(TASK INPUT):
· · · ·

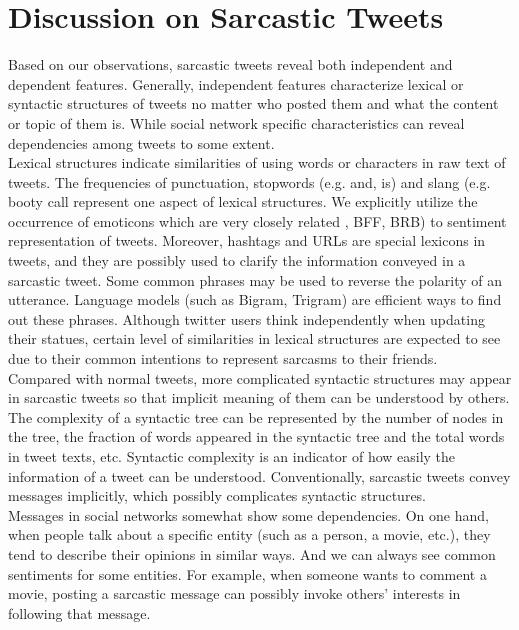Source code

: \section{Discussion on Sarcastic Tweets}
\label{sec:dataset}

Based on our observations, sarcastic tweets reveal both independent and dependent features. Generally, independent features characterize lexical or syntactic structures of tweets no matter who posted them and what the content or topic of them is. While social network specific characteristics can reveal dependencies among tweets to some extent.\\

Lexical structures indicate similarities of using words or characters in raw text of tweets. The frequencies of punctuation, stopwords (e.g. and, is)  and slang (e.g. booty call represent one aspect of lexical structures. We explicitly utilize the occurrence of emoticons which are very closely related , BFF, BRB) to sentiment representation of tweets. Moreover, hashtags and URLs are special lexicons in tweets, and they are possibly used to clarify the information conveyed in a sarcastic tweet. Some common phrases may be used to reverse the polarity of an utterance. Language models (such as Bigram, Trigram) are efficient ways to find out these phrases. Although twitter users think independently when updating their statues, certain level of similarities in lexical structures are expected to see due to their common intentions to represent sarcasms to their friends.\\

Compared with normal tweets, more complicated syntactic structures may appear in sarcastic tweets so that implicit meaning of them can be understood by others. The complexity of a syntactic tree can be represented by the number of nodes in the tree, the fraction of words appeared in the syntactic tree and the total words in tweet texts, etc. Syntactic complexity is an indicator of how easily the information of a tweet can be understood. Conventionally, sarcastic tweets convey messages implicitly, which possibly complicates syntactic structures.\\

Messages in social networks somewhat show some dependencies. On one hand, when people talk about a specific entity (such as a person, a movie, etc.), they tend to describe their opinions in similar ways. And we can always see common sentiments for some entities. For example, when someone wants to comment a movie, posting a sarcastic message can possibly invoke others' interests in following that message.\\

· · · ·

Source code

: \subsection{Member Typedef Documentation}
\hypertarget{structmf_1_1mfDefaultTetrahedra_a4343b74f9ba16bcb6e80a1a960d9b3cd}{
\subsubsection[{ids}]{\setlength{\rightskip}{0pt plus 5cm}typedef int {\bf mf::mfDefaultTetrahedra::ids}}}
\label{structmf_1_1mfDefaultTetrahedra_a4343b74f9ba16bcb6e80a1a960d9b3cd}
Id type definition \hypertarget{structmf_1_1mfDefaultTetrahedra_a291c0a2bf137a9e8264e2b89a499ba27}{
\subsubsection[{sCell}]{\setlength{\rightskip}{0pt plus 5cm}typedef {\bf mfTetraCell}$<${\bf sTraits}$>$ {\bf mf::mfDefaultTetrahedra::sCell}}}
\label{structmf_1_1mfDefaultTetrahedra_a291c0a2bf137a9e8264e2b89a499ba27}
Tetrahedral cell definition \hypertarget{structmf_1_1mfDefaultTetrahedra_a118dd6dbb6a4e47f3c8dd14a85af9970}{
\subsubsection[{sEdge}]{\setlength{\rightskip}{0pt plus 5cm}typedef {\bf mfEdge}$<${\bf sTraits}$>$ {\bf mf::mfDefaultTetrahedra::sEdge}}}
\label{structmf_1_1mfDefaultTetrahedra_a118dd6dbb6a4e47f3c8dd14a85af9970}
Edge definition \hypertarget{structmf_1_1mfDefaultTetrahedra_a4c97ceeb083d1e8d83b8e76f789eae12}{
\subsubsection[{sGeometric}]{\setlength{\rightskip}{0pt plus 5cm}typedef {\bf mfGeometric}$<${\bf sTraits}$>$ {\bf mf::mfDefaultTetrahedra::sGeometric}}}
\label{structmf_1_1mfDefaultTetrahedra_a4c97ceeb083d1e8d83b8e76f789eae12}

· · · ·

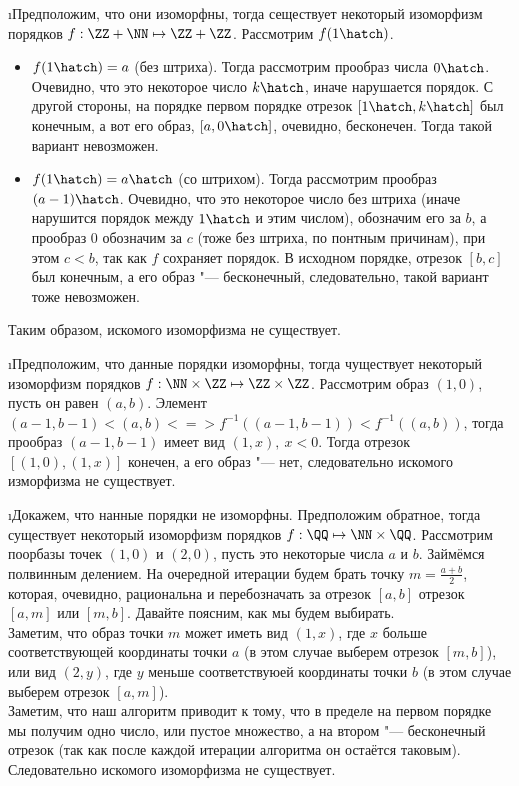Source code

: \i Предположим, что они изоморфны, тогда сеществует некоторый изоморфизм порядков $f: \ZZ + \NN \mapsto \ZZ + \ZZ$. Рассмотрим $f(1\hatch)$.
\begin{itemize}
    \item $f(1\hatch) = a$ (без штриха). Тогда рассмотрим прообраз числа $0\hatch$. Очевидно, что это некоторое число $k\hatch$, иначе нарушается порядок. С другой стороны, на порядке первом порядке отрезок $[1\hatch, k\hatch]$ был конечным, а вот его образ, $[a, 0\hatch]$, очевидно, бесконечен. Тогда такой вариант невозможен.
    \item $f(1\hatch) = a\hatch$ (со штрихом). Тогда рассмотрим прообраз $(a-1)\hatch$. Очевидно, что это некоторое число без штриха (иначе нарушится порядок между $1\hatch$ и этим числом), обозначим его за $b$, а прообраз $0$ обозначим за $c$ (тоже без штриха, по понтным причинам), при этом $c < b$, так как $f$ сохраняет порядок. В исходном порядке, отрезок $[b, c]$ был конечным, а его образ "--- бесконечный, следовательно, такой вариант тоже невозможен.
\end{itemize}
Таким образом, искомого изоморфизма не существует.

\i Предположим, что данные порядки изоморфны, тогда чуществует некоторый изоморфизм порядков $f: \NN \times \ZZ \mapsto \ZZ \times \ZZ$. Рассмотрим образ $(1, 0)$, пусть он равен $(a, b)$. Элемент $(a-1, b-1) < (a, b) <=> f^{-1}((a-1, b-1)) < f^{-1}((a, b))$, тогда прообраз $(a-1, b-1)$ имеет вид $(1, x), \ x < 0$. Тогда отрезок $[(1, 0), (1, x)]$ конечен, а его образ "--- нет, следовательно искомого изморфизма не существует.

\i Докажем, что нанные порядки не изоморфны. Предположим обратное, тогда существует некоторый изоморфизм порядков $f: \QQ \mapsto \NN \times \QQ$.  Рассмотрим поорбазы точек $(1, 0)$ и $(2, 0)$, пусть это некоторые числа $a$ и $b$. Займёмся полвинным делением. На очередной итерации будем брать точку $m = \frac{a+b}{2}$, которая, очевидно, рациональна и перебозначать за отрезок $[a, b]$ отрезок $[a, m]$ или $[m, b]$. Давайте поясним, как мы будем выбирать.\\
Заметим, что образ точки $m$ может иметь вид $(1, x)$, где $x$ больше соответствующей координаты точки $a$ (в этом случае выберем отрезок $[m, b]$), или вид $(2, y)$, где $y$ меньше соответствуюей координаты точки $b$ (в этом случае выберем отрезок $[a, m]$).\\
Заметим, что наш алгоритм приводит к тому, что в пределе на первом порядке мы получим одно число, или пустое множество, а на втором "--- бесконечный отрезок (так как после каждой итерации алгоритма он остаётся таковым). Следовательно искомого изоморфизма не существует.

· · · ·

(PROBLEM TO SOLVE): Please give an exact copy of the lines above, beginning with the line containing "Заметим, что образ" and running through the line containing "Заметим, что наш", and of no other lines.

(ANSWER FOR THIS EXERCISE):
Заметим, что образ точки $m$ может иметь вид $(1, x)$, где $x$ больше соответствующей координаты точки $a$ (в этом случае выберем отрезок $[m, b]$), или вид $(2, y)$, где $y$ меньше соответствуюей координаты точки $b$ (в этом случае выберем отрезок $[a, m]$).\\
Заметим, что наш алгоритм приводит к тому, что в пределе на первом порядке мы получим одно число, или пустое множество, а на втором "--- бесконечный отрезок (так как после каждой итерации алгоритма он остаётся таковым). Следовательно искомого изоморфизма не существует.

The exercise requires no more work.